Biography

tulk

Janice Esther Tulk is the senior research associate for the Purdy Crawford Chair in Aboriginal Business Studies in the Shannon School of Business at Cape Breton University. Her research focusses on the Membertou business model, the Unama’ki economic development model, and wise practices in Aboriginal economic development. She is also collaborating with researchers from the community of Membertou and the Native Nations Institute at University of Arizona on a land management project that will assist Membertou in developing and implementing its own land code. She is actively engaged in dialogues with Aboriginal business students across the country about the challenges and barriers they face in pursuing higher education, serves as a mentor to Aboriginal MBA students at Cape Breton University, and provides support to the Business Network for Aboriginal Youth mentorship program.

Tulk remains active as a researcher in the fields of ethnomusicology and folklore, and is currently authoring a book focussed on Mi’kmaw musical expressions and their relationship to the soundscape of Mi’kma’ki. This manuscript is based on research conducted during her tenure as a SSHRC postdoctoral fellow in Unama'ki College (formerly the Mi’kmaq College Institute) at Cape Breton University. Her manuscript, tentatively titled Sounds of Contact: Colonial Encounter, Senses of Place, and Musical Expression in Mi'kmaw Communities, was selected for inclusion in the 2011 Folklore Studies in a Multicultural World Author Workshop.

Tulk's doctoral dissertation, titled “Our Strength is Ourselves”: Status, Identity, and Cultural Revitalization Among the Mi’kmaq in Newfoundland (Memorial University, 2008) explores the way in which contemporary music-making practices such as powwow are localized to express both Mi’kmaw identity and First Nations identity more broadly. Her other research interests include Indigenous cultural tourism, cultural constructions of vocal health, local character anecdotes about Mi’kmaw Matthew “Mattie” Mitchell, Indigenous popular musics, the representation of Indigenous culture in media, and Newfoundland soundscapes. As a classically-trained mezzo-soprano, she has performed in productions of The Coronation of Poppea (Monteverdi) as Arnalta and Dido and Aeneas (Purcell) as the Sorceress, and given concerts of such works as Schumann’s Frauenliebe und Leben. In her free time, she sings with the newly formed Cape Breton University ensemble the Endnotes.

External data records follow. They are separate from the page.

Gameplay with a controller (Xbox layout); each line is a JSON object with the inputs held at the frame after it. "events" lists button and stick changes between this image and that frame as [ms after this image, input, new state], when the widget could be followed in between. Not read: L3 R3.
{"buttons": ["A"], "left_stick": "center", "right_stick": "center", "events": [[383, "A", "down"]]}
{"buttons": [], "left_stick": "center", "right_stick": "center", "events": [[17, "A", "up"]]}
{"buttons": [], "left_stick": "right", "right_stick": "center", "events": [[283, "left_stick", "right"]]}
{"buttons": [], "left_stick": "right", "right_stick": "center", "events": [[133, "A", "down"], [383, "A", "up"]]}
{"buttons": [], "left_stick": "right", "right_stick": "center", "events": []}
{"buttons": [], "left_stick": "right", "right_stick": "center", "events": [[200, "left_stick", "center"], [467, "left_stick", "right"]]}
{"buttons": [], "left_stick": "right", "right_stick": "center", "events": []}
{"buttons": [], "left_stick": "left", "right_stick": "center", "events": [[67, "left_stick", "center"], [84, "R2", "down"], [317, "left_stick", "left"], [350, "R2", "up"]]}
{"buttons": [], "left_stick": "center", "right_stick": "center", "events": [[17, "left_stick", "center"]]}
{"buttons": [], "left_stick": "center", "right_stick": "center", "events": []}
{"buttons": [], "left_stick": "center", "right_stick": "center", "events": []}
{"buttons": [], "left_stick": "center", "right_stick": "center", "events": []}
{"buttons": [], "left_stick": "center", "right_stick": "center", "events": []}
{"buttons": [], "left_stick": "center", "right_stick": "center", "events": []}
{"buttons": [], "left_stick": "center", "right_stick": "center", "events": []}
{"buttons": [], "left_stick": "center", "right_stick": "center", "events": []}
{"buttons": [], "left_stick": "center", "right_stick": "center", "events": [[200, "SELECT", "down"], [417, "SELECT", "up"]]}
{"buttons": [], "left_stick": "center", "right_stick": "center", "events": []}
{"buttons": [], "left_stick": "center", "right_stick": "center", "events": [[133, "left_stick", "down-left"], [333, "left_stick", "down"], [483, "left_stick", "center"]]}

Tulk has published her research in MUSICultures, the Journal of Aboriginal Economic Development, Newfoundland & Labrador Studies, the Canadian Journal for Traditional Music, and Culture & Tradition, as well as the anthologies Aboriginal Music in Contemporary Canada (edited by Hoefnagels and Diamond), Drawn to Sound: Animation Film Music and Sonicity (edited by Coyle), and Folk Music, Traditional Music, Ethnomusicology: Canadian Perspectives, Past and Present (edited by Hoefnagels and Smith). She is also the producer and author of a documentary sound recording titled Welta’q – “It Sounds Good”: Historic Recordings of the Mi’kmaq (CD/book).